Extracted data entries
+===+

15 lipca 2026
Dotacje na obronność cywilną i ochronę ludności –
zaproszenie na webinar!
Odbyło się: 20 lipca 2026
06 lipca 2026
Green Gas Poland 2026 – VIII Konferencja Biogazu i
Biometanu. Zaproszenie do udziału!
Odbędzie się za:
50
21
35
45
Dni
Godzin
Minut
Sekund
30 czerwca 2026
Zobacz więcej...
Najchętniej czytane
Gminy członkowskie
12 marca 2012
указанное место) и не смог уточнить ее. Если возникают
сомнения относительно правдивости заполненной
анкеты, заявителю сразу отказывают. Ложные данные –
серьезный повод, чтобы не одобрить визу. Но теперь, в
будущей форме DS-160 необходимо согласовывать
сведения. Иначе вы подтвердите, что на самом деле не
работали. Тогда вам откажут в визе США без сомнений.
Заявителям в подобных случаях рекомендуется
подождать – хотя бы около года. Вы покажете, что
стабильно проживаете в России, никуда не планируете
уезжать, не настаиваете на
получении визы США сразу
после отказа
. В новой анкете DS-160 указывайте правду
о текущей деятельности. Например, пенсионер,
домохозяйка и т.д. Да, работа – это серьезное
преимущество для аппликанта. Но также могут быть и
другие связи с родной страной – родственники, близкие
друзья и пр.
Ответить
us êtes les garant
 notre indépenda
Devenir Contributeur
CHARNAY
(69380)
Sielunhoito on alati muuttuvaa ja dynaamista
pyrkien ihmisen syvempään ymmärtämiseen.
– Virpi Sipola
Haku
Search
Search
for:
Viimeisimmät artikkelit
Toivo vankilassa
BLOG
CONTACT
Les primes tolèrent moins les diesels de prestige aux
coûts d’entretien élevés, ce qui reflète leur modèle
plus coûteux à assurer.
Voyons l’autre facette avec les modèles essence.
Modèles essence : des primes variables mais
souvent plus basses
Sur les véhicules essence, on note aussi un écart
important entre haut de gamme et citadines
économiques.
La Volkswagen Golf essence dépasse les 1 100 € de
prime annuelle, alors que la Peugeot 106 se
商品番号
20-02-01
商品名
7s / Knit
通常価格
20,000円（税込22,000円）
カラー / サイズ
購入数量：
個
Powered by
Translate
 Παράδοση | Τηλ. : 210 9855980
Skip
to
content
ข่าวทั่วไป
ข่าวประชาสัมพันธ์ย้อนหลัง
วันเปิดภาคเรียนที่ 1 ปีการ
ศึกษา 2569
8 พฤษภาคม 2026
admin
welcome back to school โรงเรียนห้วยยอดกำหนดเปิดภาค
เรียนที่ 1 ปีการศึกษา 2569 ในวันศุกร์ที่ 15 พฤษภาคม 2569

+===+

**Your assignment:** After reading the data above, print it all again exactly.

**Result of this exercise:**
15 lipca 2026
Dotacje na obronność cywilną i ochronę ludności –
zaproszenie na webinar!
Odbyło się: 20 lipca 2026
06 lipca 2026
Green Gas Poland 2026 – VIII Konferencja Biogazu i
Biometanu. Zaproszenie do udziału!
Odbędzie się za:
50
21
35
45
Dni
Godzin
Minut
Sekund
30 czerwca 2026
Zobacz więcej...
Najchętniej czytane
Gminy członkowskie
12 marca 2012
указанное место) и не смог уточнить ее. Если возникают
сомнения относительно правдивости заполненной
анкеты, заявителю сразу отказывают. Ложные данные –
серьезный повод, чтобы не одобрить визу. Но теперь, в
будущей форме DS-160 необходимо согласовывать
сведения. Иначе вы подтвердите, что на самом деле не
работали. Тогда вам откажут в визе США без сомнений.
Заявителям в подобных случаях рекомендуется
подождать – хотя бы около года. Вы покажете, что
стабильно проживаете в России, никуда не планируете
уезжать, не настаиваете на
получении визы США сразу
после отказа
. В новой анкете DS-160 указывайте правду
о текущей деятельности. Например, пенсионер,
домохозяйка и т.д. Да, работа – это серьезное
преимущество для аппликанта. Но также могут быть и
другие связи с родной страной – родственники, близкие
друзья и пр.
Ответить
us êtes les garant
 notre indépenda
Devenir Contributeur
CHARNAY
(69380)
Sielunhoito on alati muuttuvaa ja dynaamista
pyrkien ihmisen syvempään ymmärtämiseen.
– Virpi Sipola
Haku
Search
Search
for:
Viimeisimmät artikkelit
Toivo vankilassa
BLOG
CONTACT
Les primes tolèrent moins les diesels de prestige aux
coûts d’entretien élevés, ce qui reflète leur modèle
plus coûteux à assurer.
Voyons l’autre facette avec les modèles essence.
Modèles essence : des primes variables mais
souvent plus basses
Sur les véhicules essence, on note aussi un écart
important entre haut de gamme et citadines
économiques.
La Volkswagen Golf essence dépasse les 1 100 € de
prime annuelle, alors que la Peugeot 106 se
商品番号
20-02-01
商品名
7s / Knit
通常価格
20,000円（税込22,000円）
カラー / サイズ
購入数量：
個
Powered by
Translate
 Παράδοση | Τηλ. : 210 9855980
Skip
to
content
ข่าวทั่วไป
ข่าวประชาสัมพันธ์ย้อนหลัง
วันเปิดภาคเรียนที่ 1 ปีการ
ศึกษา 2569
8 พฤษภาคม 2026
admin
welcome back to school โรงเรียนห้วยยอดกำหนดเปิดภาค
เรียนที่ 1 ปีการศึกษา 2569 ในวันศุกร์ที่ 15 พฤษภาคม 2569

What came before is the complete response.